> [Exercise prompt] Using the records provided below, locate and copy each line that contains the word "southward".

> [Materials provided]
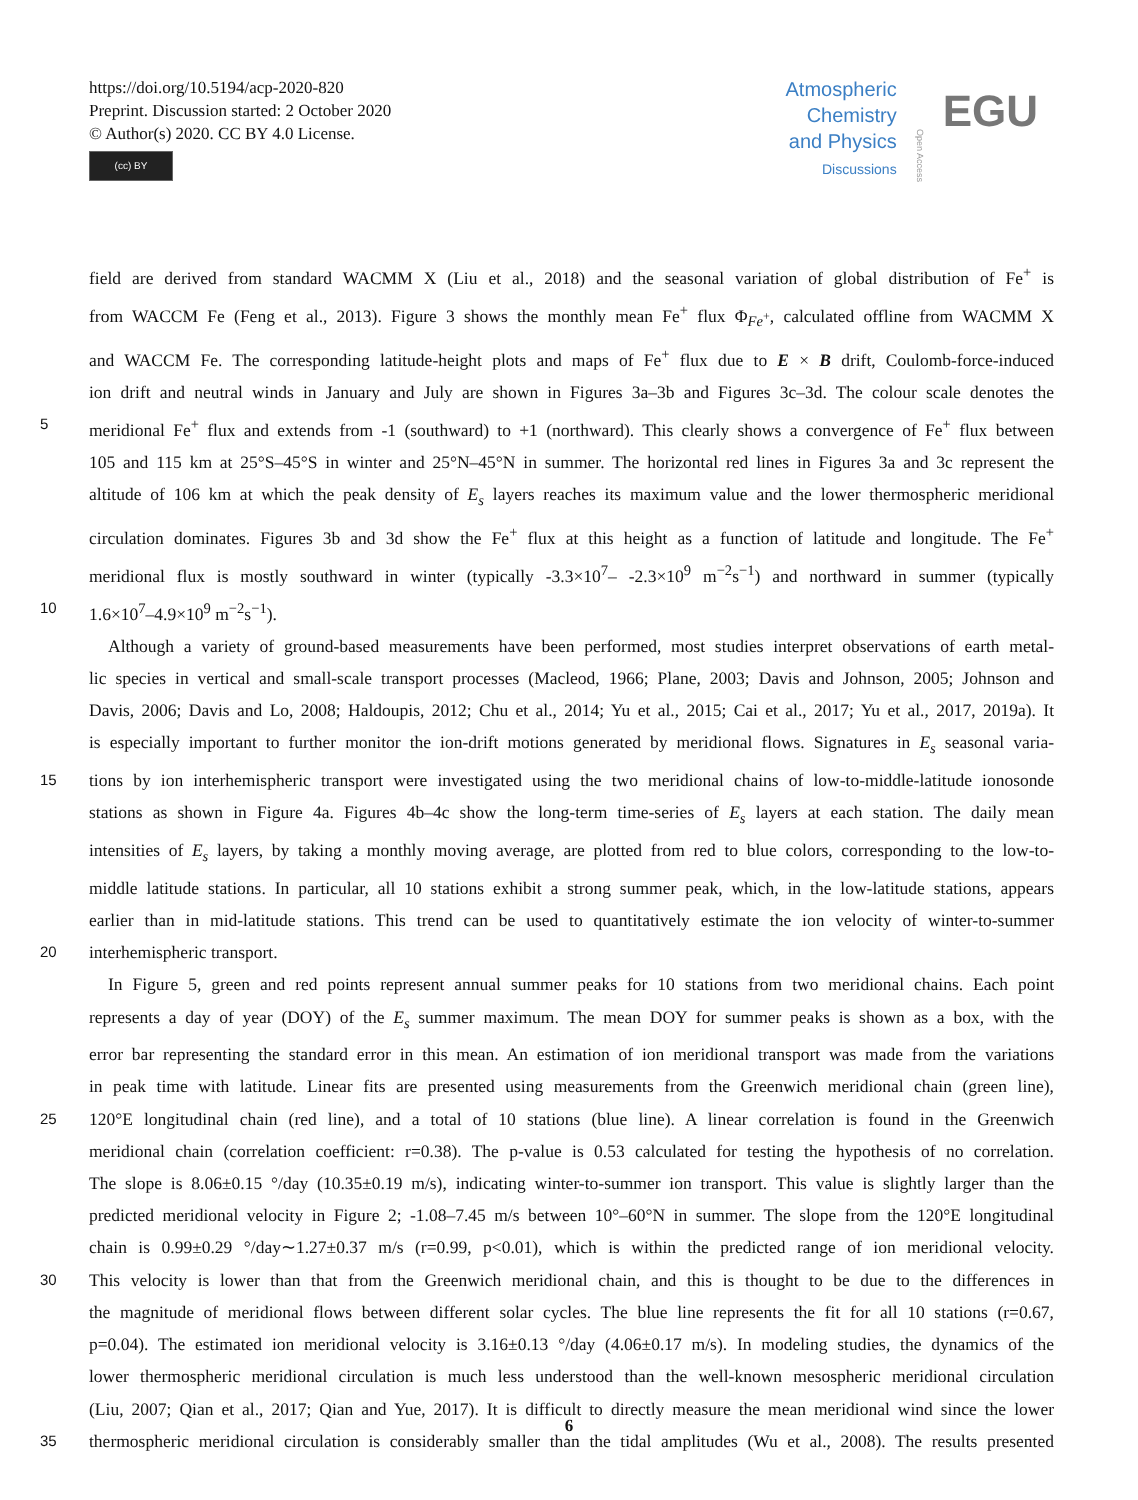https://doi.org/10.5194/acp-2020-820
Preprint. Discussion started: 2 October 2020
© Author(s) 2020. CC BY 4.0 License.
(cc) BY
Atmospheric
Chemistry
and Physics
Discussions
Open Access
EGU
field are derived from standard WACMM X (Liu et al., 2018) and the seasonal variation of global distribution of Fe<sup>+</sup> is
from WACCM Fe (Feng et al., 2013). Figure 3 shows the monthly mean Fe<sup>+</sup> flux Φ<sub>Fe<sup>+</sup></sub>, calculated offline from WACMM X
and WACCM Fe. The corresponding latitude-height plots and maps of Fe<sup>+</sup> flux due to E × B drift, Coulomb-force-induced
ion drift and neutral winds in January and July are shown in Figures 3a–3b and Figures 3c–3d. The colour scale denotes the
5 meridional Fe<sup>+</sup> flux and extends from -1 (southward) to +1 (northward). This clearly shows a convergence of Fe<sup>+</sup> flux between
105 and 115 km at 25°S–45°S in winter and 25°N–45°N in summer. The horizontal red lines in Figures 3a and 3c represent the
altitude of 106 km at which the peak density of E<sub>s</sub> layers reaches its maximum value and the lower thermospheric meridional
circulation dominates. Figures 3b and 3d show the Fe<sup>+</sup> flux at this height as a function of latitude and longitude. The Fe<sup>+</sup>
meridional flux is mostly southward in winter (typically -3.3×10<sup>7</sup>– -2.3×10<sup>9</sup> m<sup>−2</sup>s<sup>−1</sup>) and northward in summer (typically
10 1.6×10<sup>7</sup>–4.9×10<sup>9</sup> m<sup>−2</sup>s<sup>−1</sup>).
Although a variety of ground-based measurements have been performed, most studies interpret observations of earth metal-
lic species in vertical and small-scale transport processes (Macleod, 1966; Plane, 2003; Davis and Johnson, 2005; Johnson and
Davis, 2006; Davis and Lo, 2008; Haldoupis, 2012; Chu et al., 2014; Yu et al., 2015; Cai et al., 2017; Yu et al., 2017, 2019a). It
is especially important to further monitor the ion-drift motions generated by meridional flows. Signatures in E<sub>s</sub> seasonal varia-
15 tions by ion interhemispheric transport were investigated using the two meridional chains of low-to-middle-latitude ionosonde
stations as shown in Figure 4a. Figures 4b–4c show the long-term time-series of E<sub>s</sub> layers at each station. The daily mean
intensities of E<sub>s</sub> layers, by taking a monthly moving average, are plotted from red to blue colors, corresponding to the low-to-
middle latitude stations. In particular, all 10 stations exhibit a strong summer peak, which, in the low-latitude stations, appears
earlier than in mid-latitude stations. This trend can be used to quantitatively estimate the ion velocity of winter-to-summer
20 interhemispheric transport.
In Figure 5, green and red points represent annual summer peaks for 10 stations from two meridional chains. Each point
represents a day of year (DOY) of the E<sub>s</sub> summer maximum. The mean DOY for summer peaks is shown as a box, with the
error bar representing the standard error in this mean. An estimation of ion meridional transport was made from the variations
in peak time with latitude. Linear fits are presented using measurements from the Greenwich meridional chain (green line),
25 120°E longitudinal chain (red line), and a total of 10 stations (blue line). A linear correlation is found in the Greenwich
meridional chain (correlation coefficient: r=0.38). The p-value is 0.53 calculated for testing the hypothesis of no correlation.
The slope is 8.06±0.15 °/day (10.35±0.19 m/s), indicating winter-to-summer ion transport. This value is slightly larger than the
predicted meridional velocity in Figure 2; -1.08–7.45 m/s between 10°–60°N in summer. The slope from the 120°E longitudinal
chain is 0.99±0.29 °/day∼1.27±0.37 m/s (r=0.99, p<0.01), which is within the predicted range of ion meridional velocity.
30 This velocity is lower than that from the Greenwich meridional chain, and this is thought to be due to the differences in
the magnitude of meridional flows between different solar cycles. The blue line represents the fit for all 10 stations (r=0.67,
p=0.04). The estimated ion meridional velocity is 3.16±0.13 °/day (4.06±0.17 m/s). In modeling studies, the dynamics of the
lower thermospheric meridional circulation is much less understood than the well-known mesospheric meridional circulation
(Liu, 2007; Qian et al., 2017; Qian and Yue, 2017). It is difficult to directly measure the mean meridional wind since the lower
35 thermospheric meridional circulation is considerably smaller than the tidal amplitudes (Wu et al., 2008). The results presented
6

> [The completed task]
5 meridional Fe<sup>+</sup> flux and extends from -1 (southward) to +1 (northward). This clearly shows a convergence of Fe<sup>+</sup> flux between
meridional flux is mostly southward in winter (typically -3.3×10<sup>7</sup>– -2.3×10<sup>9</sup> m<sup>−2</sup>s<sup>−1</sup>) and northward in summer (typically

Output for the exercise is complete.